What They See Is What We Get

The screen team work diligently to find the nuggets of gold in the indie film world that form the ­Festival's ultimately glittering lineup.

How this team of local volunteers spots the gold in the indie film world and gives the 2006 Sedona Film Festival lineup its sparkle.

 

BY STEVEN KORN. PHOTOGRAPH BY DEB WEINKAUFF.

When audiences file into the Harkins Sedona 6 for the official opening of the Sedona International Film Festival and Workshop on Feb. 23, it kicks off four days of happy discovery for fans of independent films. But by that day, at least three and as many as five of the 30-35 volunteer screeners have been there and then some, having waded through somewhere between 900 and 1,000 submissions to identify the cream of the crop. They watch the dross, so you don’t have to.

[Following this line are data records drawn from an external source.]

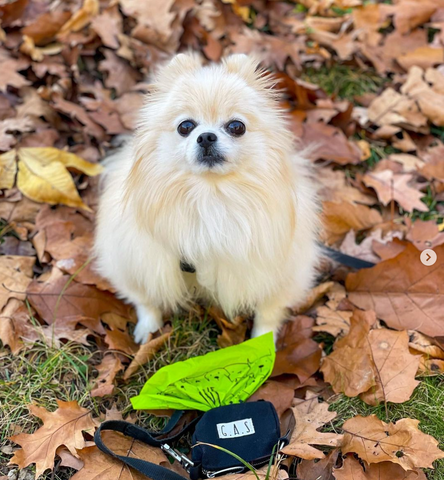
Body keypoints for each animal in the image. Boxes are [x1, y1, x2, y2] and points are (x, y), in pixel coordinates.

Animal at [95, 52, 320, 344]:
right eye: (185, 126)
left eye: (236, 126)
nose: (206, 137)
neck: (211, 196)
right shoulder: (137, 261)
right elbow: (146, 300)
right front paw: (148, 328)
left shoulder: (280, 272)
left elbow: (267, 314)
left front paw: (263, 342)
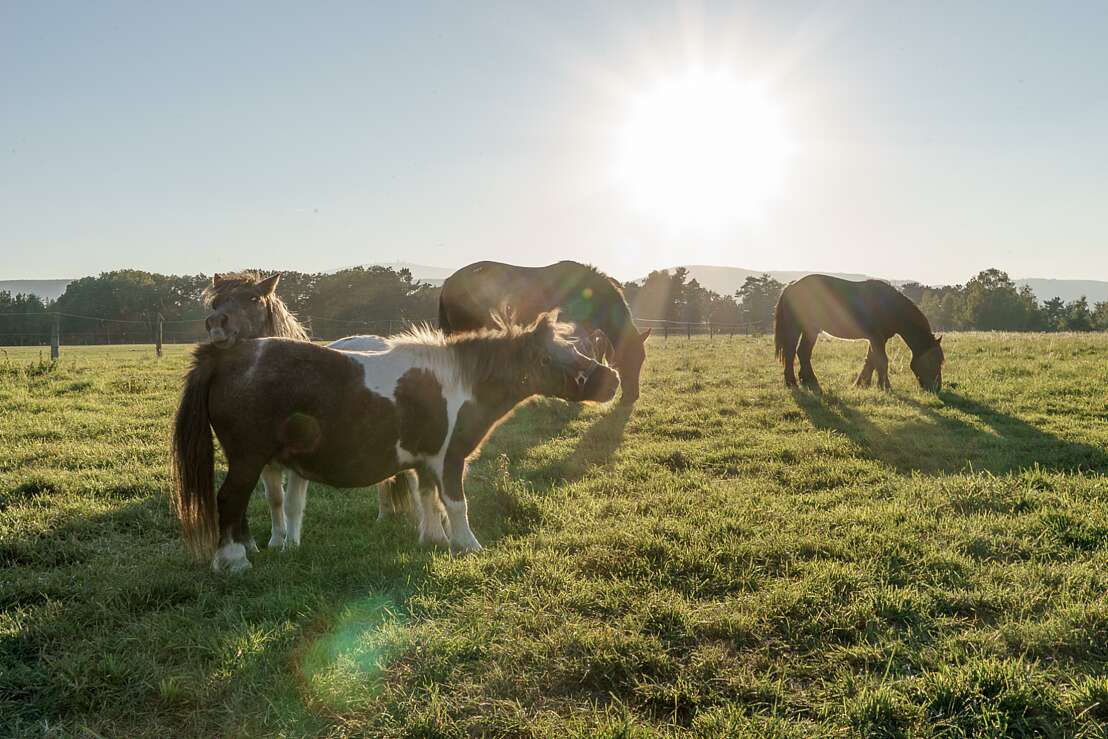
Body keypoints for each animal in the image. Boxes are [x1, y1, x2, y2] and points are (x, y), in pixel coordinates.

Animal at [173, 312, 624, 571]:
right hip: (248, 459)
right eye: (553, 355)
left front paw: (435, 539)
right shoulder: (449, 458)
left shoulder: (425, 460)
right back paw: (233, 560)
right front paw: (467, 545)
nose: (612, 379)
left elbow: (428, 499)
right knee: (230, 499)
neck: (459, 380)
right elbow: (455, 503)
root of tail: (225, 357)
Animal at [771, 274, 944, 392]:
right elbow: (882, 361)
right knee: (792, 352)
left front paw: (862, 384)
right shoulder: (876, 338)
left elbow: (871, 361)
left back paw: (808, 381)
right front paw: (885, 387)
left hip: (809, 330)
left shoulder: (878, 339)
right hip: (799, 329)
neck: (890, 307)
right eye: (934, 360)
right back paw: (792, 382)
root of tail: (792, 286)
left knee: (802, 353)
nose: (937, 388)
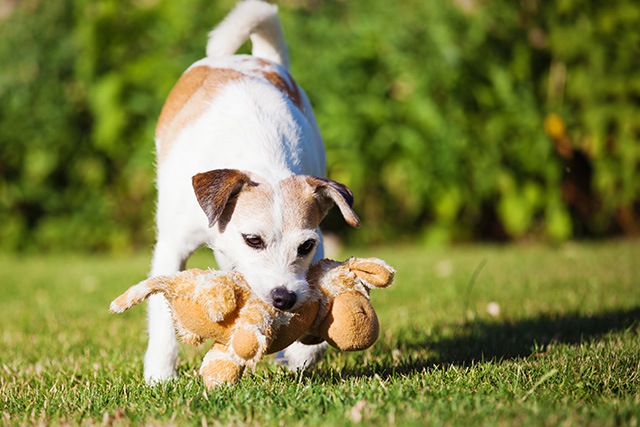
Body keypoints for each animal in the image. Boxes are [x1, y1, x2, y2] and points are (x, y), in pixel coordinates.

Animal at [144, 0, 360, 382]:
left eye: (305, 246)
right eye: (253, 240)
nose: (284, 298)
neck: (260, 159)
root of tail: (248, 57)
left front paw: (301, 355)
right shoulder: (172, 245)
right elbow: (161, 312)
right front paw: (159, 375)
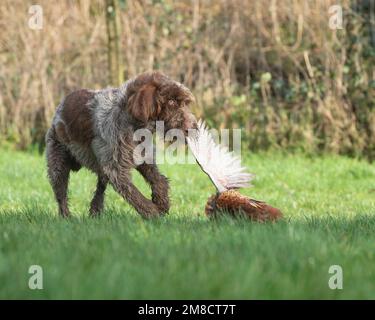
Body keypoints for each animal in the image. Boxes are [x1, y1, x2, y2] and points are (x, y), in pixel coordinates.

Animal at [46, 71, 198, 219]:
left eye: (185, 103)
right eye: (171, 101)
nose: (194, 127)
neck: (135, 126)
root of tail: (62, 104)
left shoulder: (142, 158)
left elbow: (159, 180)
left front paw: (162, 202)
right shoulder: (117, 170)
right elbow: (135, 195)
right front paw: (153, 212)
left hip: (101, 166)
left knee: (99, 189)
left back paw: (95, 212)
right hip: (58, 164)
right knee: (61, 196)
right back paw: (66, 217)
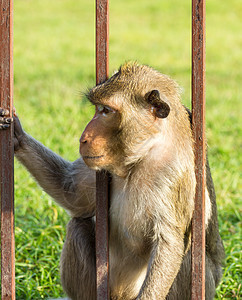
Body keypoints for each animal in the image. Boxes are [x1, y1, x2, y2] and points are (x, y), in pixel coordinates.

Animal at [0, 62, 224, 298]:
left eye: (106, 111)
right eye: (98, 108)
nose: (83, 138)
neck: (143, 157)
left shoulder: (174, 174)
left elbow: (169, 244)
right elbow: (72, 192)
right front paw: (17, 136)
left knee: (189, 255)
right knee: (78, 224)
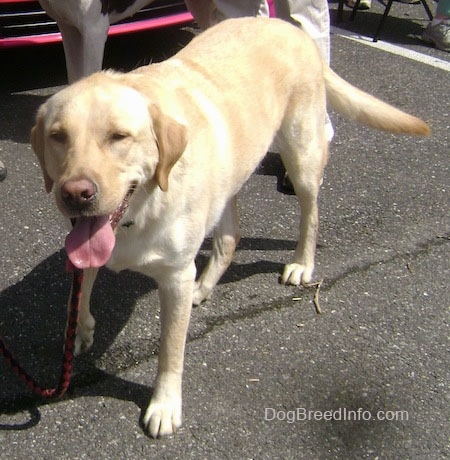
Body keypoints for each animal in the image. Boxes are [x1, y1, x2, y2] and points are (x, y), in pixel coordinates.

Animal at [30, 18, 428, 438]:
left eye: (119, 137)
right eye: (58, 137)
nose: (76, 193)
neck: (137, 214)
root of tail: (286, 25)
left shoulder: (175, 276)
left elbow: (171, 350)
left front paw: (165, 405)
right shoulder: (86, 247)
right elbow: (79, 293)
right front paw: (80, 331)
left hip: (302, 156)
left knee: (311, 212)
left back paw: (302, 263)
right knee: (228, 238)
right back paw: (204, 286)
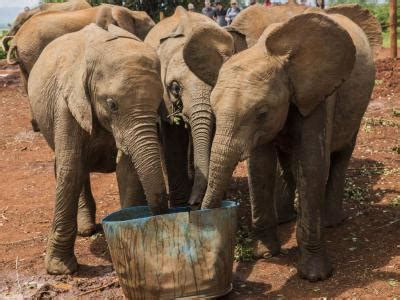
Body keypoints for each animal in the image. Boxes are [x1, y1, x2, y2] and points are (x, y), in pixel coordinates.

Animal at [28, 24, 168, 276]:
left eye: (158, 104)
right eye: (112, 105)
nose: (159, 210)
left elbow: (127, 170)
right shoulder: (66, 104)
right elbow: (70, 170)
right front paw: (60, 270)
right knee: (73, 169)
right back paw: (85, 230)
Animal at [202, 11, 376, 282]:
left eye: (262, 112)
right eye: (214, 109)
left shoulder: (318, 94)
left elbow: (312, 163)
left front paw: (316, 275)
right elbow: (259, 167)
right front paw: (265, 254)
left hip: (358, 106)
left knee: (342, 154)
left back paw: (332, 222)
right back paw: (287, 218)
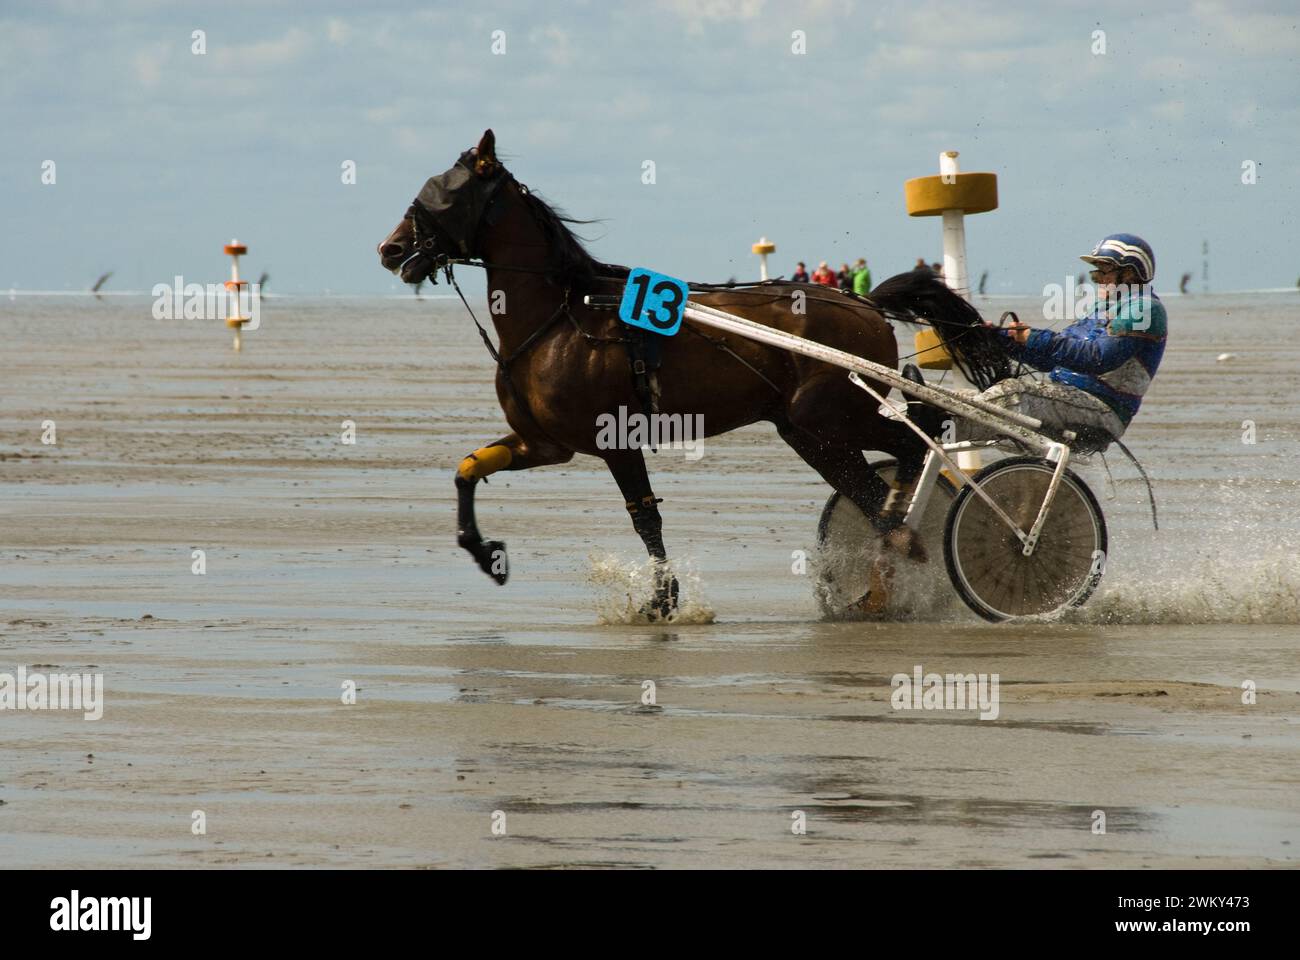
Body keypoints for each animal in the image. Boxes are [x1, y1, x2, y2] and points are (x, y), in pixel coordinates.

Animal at [377, 130, 1003, 616]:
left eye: (442, 193)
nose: (390, 248)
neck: (561, 317)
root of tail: (864, 303)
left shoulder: (615, 440)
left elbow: (645, 520)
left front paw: (663, 599)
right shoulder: (544, 443)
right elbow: (467, 470)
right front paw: (487, 555)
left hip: (827, 412)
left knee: (919, 440)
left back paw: (908, 531)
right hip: (810, 430)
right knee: (880, 478)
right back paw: (886, 564)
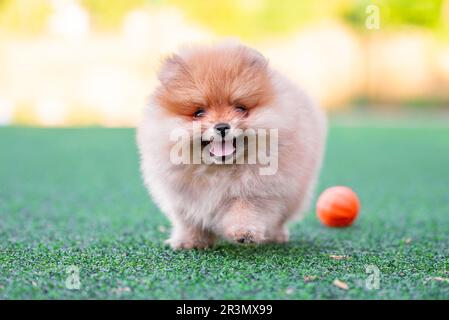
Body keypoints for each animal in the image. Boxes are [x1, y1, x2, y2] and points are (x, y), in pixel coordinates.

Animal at [136, 41, 326, 249]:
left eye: (240, 109)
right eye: (199, 113)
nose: (222, 126)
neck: (218, 171)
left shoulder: (258, 192)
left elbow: (245, 210)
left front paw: (244, 232)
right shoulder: (184, 200)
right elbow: (189, 221)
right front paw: (190, 241)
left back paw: (276, 236)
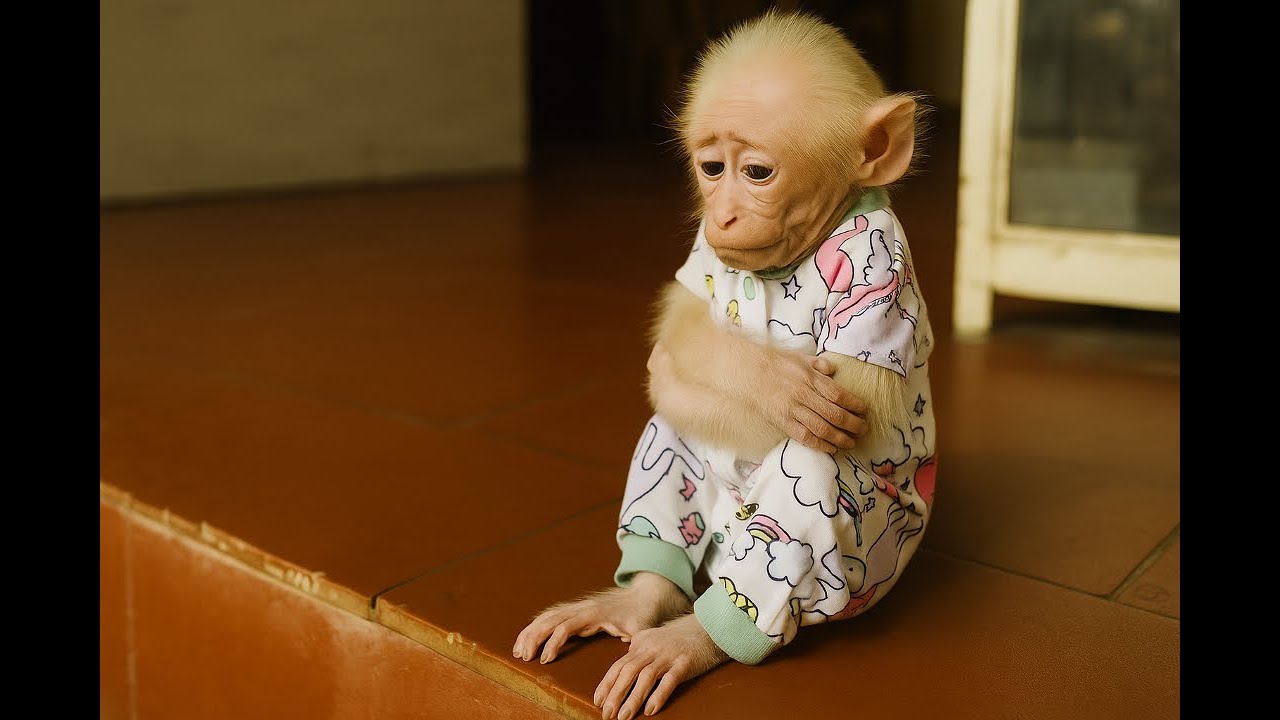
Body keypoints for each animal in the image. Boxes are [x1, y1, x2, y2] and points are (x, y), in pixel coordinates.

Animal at [513, 11, 938, 718]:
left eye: (758, 173)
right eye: (713, 168)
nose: (722, 213)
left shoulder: (880, 256)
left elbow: (859, 408)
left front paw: (796, 398)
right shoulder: (703, 255)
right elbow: (681, 336)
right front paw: (774, 387)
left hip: (870, 570)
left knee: (817, 461)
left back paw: (699, 635)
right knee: (680, 421)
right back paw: (643, 596)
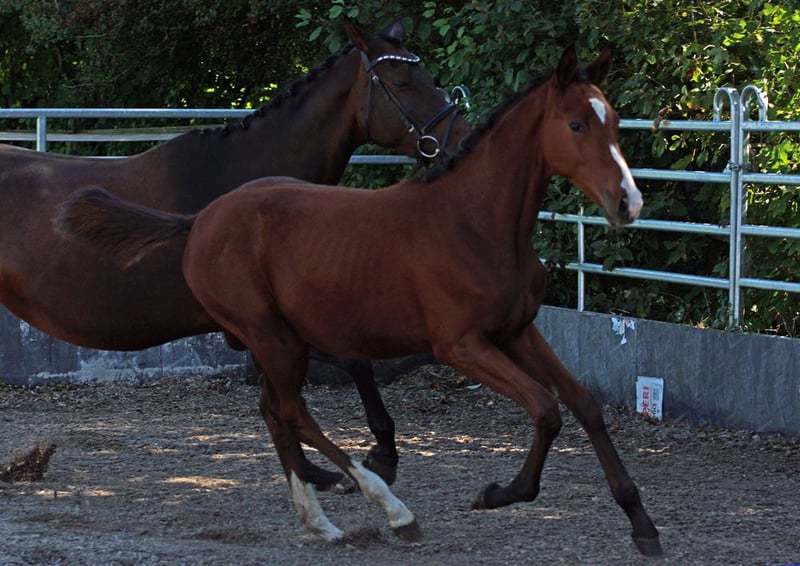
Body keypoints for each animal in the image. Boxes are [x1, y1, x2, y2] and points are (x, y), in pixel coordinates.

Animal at [0, 18, 471, 491]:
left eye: (431, 77)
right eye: (401, 81)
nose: (462, 143)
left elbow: (283, 405)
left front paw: (315, 473)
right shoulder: (259, 330)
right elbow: (349, 368)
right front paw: (381, 454)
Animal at [56, 46, 661, 556]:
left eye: (612, 121)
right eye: (576, 124)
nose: (628, 202)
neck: (475, 222)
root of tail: (200, 220)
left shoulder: (517, 330)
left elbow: (583, 404)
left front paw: (642, 525)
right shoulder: (461, 346)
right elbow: (545, 408)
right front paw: (499, 493)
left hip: (282, 339)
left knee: (276, 412)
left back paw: (321, 522)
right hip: (272, 337)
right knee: (293, 413)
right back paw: (392, 510)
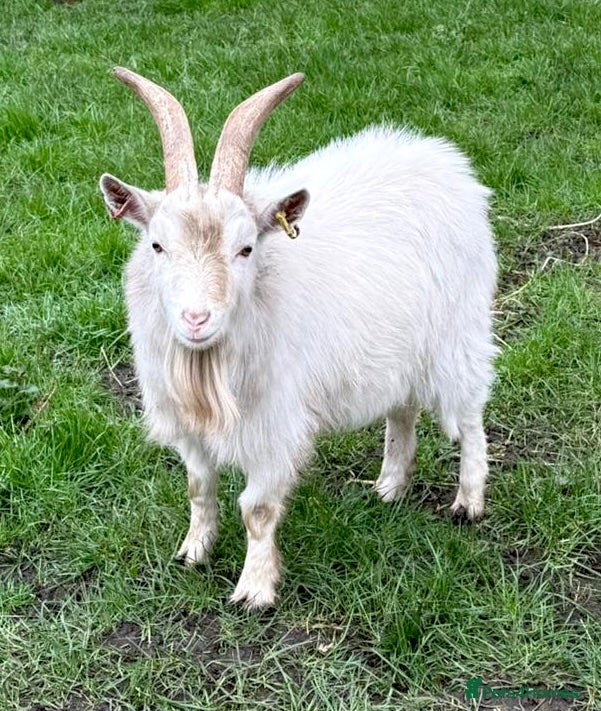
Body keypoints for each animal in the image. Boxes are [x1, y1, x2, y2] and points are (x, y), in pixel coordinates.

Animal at [99, 68, 497, 609]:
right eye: (157, 245)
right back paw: (390, 486)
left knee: (470, 414)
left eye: (245, 248)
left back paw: (468, 502)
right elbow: (199, 487)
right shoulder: (188, 427)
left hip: (459, 333)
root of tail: (444, 161)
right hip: (398, 347)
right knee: (402, 407)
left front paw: (254, 590)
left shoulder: (275, 425)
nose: (196, 319)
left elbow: (258, 509)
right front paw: (193, 553)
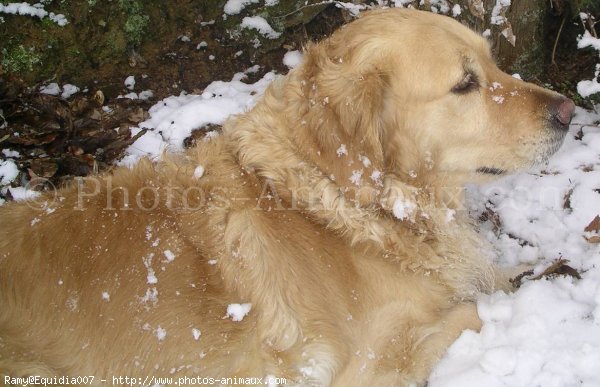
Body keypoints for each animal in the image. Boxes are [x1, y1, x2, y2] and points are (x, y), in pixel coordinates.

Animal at [0, 6, 576, 387]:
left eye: (493, 63)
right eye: (464, 83)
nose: (570, 112)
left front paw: (546, 268)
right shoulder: (366, 366)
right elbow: (473, 309)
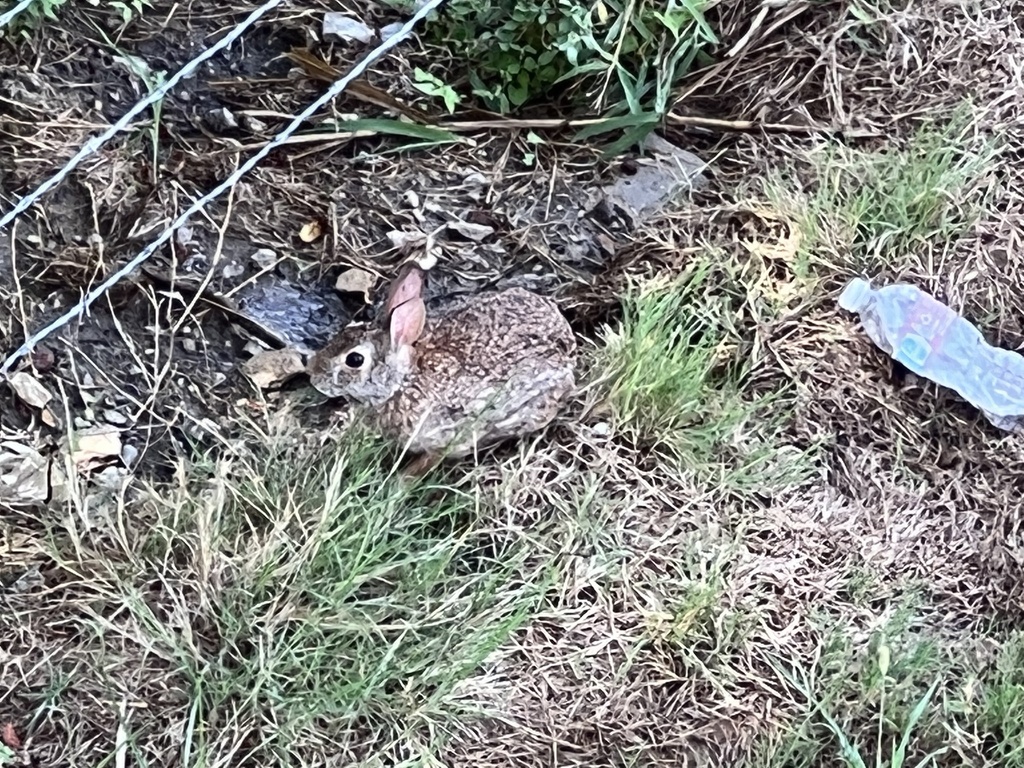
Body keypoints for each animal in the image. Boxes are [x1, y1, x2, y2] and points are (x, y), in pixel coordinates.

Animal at [306, 264, 577, 473]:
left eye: (354, 360)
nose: (312, 375)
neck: (402, 380)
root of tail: (567, 343)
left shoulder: (444, 438)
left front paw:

For the rest of us, the Festival is about sitting back, grabbing some popcorn, and hoping what unfolds on screen makes us laugh or cry or think. But without the “back room” operations, from processing the growing number of submissions, to watching and rating them, to ultimately programming or rejecting them, there’s an intense effort to make the lineup rewarding, by a dedicated group whose main reward for giving their time is knowing that one little gem they discover might make someone’s weekend.

“It’s not just one or two people sitting in the film festival office making these decisions; it is a group effort,” explains Film Festival Executive Director Patrick Schweiss. “We have about 35 screeners who work diligently every single day, all volunteers, putting in their time and energy to pick the 125 films they think are appropriate for the Sedona audience. Each film is seen by at least three people, but some are seen by four or five because we can’t pull them out of circulation fast enough” for the eager viewers.

Debbie Williams, the Film Festival’s Operations Director, claims a little space by the window in a small office at the Chamber of Commerce building for her chair. It’s late October, and closing in around her are stacks of bulging looseleaf notebooks, DVD cases, filing cabinets, mountains of paper, and, most important for her sanity, two computers that hold a database.

With a month to go before the final, final (more or less) final deadline for submissions, she’s juggled paperwork and/or discs for about 600 films. She’s grateful about 500 so far had come from a Website called Without a Box, (www.withoutabox.com), an online clearinghouse that, for a fee, allows indie filmmakers to enter information about a film just once, and send it to any of 1,700 participating Festivals with one click. For Debbie, it is a lifesaver; info from Without a Box feeds directly into the Sedona festival’s database, developed by her brother, Tim Owen, drastically reducing the need for data entry. The 100 or so submissions that come into the office by other means require Debbie to enter all particulars into the database by hand, and there’s lots of it: Is it a narrative feature, documentary, short, or, in one of the Sedona festival’s fastest growing categories, animation? Is there a press kit? What format have they submitted in? Was the processing fee paid? And that’s just a start. Films are color-coded by category, and labels, and a master score sheet and tracking number generated and filed in a notebook. All applicants receive a note saying their film was received and is in consideration, a courtesy that sets Sedona apart and generates good will among filmmakers.